# Passage choisi
Ces différentes victoires des associations de consommateurs et des particuliers ont contribué à mettre en lumière les atteintes qui pourraient être portées aux droits des consommateurs par ces mesures de protection : atteinte à l’exception de copie privée ou tout simplement vente de produits comportant des « vices cachés ».

Les incompatibilités entre les différents formats propriétaires

Il est intéressant de noter que les consommateurs ne sont pas les seuls à rencontrer des problèmes avec les mesures techniques de protection. Ainsi certaines sociétés productrices et distributrices en ligne de contenu multimédia protégé se voient confrontées aux problèmes des incompatibilités entre les différents formats propriétaires de protection. Cet inconvénient est apparu avec la très récente décision du Conseil de la Concurrence en date du 9/11/2004[21]

Les faits étaient les suivants : la société VirginMega, qui gère une plate-forme de musique en ligne active sur le seul territoire français, a saisi le Conseil de la concurrence de pratiques mises en oeuvre par la société Apple Computer France. En effet il s'avère que les consommateurs qui téléchargent des titres musicaux sur la plate-forme VirginMega ne peuvent pas les transférer directement sur les baladeurs numériques iPod, fabriqués et commercialisés par Apple. L'impossibilité de transfert direct provient de l'incompatibilité des DRM utilisés par la plate-forme VirginMega et les baladeurs iPod. VirginMega utilise le DRM de Microsoft, tandis que le seul DRM compatible avec l'iPod est le DRM propriétaire d'Apple, FairPlay.

VirginMega a dans un premier temps demandé, une licence à Apple, contre le paiement d'une redevance, de manière à avoir accès à FairPlay et s'est vue opposer un refus. La plaignante, considérant que ce refus d'accès constitue un abus de position dominante d'Apple, a donc saisi le conseil de la concurrence. En effet selon la société VirginMega Apple détiendrait avec son baladeur iPod et sa plate-forme iTunes Music Store une position dominante sur le marché téléchargement payant de musique sur Internet

Outre la reconnaissance de l'abus de position dominante la plaignante souhaitait voir la société Apple enjointe d’« accorder à toute entreprise qui en ferait la demande, dans un délai d'un mois à compter de la décision à intervenir, et dans des conditions économiques équitables et non discriminatoires, un accès direct à tous les éléments permettant le téléchargement et le transfert des fichiers musicaux notamment sur lecteur iPod, tels que les formats et son logiciel DRM de gestion des droits numériques ou « digital rights management» FairPlay, avec la documentation technique associée permettant à l'homme de l'art d'exploiter les systèmes et de gérer les droits pour ledit téléchargement ».

[Données d'analyse de graphiques]
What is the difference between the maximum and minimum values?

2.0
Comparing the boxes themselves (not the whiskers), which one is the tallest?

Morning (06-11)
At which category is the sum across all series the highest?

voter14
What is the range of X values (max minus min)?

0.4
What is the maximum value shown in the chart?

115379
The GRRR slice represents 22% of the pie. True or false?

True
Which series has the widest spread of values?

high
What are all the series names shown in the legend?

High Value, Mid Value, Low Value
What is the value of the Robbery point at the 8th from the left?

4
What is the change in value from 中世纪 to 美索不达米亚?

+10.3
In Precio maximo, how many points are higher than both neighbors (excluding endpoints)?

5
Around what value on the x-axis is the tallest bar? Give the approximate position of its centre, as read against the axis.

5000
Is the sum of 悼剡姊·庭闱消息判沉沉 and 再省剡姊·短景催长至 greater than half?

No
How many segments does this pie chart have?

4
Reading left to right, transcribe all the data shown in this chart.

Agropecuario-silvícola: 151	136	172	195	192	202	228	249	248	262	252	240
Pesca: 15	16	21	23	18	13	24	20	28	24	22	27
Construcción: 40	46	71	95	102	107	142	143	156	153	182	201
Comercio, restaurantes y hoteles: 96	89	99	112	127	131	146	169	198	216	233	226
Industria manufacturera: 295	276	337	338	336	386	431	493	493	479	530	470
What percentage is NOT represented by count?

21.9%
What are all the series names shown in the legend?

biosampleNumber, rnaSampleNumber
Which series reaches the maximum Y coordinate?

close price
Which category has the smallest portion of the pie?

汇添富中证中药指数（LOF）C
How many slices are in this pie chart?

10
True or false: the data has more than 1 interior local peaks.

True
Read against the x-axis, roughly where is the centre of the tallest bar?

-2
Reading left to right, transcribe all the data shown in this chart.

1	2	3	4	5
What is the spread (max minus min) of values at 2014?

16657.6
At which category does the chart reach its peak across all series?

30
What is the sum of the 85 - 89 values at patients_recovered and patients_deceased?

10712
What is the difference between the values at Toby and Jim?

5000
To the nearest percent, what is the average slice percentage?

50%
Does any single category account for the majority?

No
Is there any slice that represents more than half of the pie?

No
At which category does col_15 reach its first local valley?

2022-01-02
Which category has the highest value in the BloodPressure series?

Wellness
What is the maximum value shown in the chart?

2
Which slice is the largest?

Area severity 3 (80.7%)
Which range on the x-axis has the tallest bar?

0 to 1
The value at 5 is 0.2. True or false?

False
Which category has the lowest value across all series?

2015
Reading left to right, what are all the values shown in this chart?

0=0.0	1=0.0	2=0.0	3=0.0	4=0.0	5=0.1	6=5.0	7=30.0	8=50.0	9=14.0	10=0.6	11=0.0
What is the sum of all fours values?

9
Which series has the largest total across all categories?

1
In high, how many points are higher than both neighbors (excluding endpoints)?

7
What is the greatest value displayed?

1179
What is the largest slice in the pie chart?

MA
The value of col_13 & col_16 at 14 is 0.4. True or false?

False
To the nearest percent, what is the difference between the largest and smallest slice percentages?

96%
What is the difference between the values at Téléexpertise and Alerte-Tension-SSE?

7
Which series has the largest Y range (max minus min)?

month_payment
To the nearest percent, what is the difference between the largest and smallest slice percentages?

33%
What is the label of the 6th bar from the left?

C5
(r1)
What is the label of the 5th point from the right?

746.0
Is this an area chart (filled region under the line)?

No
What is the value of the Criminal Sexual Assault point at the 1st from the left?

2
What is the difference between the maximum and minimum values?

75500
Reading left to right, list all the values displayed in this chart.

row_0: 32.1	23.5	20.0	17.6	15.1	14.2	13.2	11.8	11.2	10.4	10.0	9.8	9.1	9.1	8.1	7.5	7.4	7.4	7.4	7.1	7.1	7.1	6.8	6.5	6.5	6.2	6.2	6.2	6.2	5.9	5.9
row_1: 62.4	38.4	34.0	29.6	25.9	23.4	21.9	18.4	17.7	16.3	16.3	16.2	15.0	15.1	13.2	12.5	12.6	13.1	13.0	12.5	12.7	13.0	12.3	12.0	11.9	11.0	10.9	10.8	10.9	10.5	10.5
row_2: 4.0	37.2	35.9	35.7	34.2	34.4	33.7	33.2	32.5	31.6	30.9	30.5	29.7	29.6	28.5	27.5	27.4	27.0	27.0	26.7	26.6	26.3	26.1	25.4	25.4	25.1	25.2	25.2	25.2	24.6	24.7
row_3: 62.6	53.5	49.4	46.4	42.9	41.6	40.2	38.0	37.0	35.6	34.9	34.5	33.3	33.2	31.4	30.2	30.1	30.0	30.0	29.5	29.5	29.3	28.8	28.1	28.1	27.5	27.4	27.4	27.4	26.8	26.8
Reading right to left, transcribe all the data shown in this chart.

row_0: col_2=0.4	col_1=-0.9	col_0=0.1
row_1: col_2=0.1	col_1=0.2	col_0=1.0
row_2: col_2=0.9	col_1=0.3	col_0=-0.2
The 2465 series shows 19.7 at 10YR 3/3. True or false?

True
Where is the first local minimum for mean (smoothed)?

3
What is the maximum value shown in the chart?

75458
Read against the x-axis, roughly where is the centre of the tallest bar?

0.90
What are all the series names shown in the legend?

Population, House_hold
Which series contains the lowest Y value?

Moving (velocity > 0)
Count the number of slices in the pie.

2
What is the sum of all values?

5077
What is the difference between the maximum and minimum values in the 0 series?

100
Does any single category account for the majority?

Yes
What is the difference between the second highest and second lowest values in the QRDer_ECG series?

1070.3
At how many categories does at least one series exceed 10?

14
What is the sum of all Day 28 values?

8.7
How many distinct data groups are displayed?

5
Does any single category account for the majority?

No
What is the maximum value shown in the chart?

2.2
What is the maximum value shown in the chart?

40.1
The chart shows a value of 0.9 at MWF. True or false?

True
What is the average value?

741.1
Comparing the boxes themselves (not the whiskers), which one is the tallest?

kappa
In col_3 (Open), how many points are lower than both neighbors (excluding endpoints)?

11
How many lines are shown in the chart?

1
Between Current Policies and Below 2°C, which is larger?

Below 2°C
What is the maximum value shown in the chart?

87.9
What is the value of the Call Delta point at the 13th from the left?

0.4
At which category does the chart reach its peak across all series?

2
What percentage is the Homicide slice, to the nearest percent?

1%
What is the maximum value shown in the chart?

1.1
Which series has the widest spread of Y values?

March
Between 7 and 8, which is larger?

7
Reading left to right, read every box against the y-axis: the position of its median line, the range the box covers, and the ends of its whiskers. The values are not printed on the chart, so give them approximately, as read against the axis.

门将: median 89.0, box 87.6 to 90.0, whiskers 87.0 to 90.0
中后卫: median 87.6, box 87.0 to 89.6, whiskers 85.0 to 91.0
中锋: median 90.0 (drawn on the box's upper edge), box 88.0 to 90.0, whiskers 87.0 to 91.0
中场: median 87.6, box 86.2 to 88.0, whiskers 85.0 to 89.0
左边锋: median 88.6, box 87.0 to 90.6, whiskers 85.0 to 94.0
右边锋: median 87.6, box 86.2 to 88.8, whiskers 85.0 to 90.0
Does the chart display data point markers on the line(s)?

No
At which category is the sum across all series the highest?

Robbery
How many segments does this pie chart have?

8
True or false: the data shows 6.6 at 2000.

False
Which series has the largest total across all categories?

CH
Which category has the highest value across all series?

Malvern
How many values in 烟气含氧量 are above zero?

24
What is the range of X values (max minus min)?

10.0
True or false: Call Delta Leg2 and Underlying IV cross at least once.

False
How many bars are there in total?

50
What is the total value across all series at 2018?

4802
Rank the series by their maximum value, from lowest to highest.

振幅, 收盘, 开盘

# Consigne de l'exercice
Selon le passage sur le litige entre VirginMega et Apple, quel DRM la plate-forme VirginMega utilise-t-elle ? Les lignes ne sont pas nécessaires pour ce travail.

# Réponse rédigée
VirginMega utilise le DRM de Microsoft.